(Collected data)
——
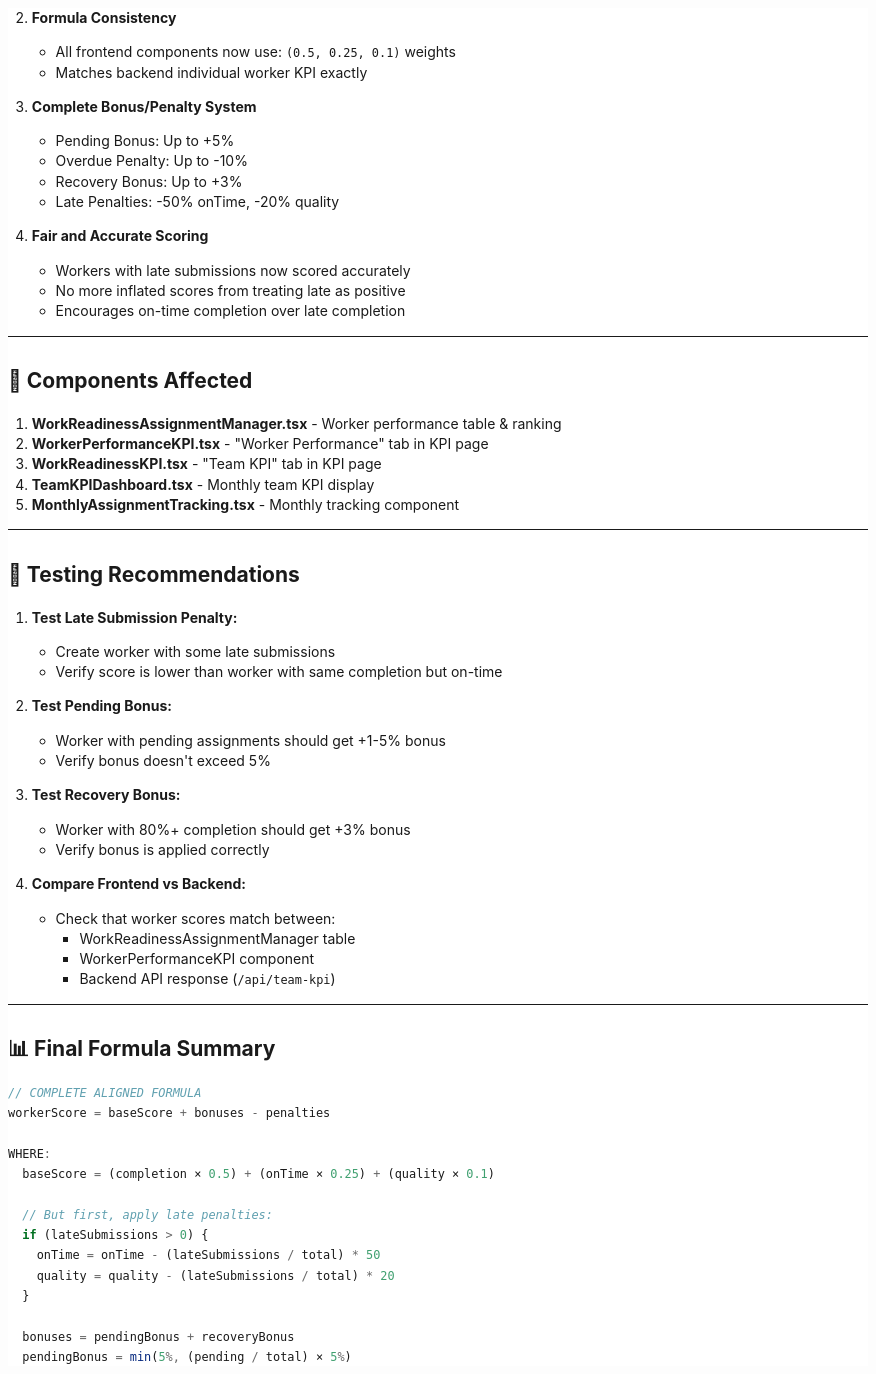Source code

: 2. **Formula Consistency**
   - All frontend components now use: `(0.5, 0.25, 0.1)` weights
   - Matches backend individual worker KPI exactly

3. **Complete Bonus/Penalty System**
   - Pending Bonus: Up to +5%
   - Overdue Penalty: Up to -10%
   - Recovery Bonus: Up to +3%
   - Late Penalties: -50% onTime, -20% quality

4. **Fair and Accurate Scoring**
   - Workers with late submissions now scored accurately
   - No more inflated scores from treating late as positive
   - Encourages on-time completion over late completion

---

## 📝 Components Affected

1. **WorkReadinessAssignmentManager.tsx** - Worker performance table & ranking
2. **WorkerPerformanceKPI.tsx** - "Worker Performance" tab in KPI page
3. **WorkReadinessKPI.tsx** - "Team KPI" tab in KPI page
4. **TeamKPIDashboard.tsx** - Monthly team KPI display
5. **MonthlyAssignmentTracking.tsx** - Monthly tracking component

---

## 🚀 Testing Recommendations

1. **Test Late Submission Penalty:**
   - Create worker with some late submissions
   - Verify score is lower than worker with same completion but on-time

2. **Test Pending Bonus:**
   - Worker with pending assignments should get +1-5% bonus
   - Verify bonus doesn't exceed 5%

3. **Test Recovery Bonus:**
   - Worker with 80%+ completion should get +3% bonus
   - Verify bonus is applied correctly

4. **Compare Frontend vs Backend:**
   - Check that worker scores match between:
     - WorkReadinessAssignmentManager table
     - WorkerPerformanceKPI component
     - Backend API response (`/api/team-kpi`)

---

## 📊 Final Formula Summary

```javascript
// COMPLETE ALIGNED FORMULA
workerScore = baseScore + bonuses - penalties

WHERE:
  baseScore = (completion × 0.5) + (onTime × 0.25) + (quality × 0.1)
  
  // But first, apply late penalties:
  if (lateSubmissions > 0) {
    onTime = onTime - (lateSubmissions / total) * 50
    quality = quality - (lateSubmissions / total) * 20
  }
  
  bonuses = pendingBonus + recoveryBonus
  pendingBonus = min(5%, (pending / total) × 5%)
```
——
Task: Return, from the data, each line where the string "WorkerPerformanceKPI" occurs.

Written response:
2. **WorkerPerformanceKPI.tsx** - "Worker Performance" tab in KPI page
     - WorkerPerformanceKPI component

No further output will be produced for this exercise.